Per il rapporto “Il Governo appena insediato oltre ad avere una rappresentanza femminile minima”, non ha il Ministero per le Pari Opportunità, ma un “Ministero per la famiglia e la disabilità dichiaratamente contrario all’aborto e con posizioni reazionarie sui diritti LGBT”, mentre “la delega sulle Pari Opportunità è stata data a un uomo la cui competenza deriva dall’essere stato Presidente di UNICEF Italia”. Un governo che non ha nessuna intenzione di affrontare il cambiamento di una cultura sessista e misogina né tanto meno di attuare politiche di genere adeguate al raggiungimento delle pari opportunità necessarie a un vero contrasto alla violenza di genere, né ha intenzione di mettere in campo “tutti gli strumenti possibili per combattere la violenza contro le donne, supportandoli con i necessari finanziamenti e progetti economici a lungo termine”. A oggi i centri antiviolenza continuano con finanziamenti a singhiozzo che non tutelano la loro esistenza, invece necessaria, con soldi che non vengono stanziati (come i 30 milioni del Piano antiviolenza strategico 2017-2020) o dati col contagocce dalle Regioni.

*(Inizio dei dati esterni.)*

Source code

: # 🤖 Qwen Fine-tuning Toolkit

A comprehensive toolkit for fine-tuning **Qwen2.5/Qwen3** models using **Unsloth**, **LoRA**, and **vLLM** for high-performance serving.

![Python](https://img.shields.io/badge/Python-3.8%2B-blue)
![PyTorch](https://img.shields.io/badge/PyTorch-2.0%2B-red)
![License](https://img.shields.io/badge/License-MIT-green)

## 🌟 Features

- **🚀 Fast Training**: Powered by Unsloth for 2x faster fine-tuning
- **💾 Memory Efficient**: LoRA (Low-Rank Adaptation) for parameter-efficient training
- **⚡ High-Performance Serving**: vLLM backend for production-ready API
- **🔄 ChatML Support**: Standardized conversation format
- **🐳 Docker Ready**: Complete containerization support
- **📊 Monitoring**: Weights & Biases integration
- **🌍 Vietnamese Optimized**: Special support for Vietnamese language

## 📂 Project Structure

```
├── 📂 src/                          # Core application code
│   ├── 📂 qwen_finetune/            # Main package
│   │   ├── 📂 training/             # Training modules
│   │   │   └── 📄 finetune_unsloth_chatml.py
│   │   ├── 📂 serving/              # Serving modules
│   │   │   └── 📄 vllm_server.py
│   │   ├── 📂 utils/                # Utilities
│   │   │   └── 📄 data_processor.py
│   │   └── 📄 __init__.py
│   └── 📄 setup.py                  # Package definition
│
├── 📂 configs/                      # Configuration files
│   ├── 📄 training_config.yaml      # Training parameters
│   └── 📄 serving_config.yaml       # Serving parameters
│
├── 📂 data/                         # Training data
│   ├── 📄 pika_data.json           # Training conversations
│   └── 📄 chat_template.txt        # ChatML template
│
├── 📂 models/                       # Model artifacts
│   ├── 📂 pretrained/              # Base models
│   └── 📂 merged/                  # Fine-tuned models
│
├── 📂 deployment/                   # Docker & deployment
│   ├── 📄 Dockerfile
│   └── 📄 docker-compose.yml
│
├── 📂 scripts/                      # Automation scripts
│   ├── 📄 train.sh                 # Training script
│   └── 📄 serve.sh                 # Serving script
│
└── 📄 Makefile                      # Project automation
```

In questi giorni il dipartimento pari opportunità, ha dato circa 11 milioni di euro a enti religiosi, associazioni sportive, tra cui la Nazionale cantanti, agenzie di comunicazione, lasciando all’asciutto i centri antiviolenza che nel 2017 hanno accolto 49.152 donne e che
sono l’unico baluardo reale di contrasto alla violenza maschile.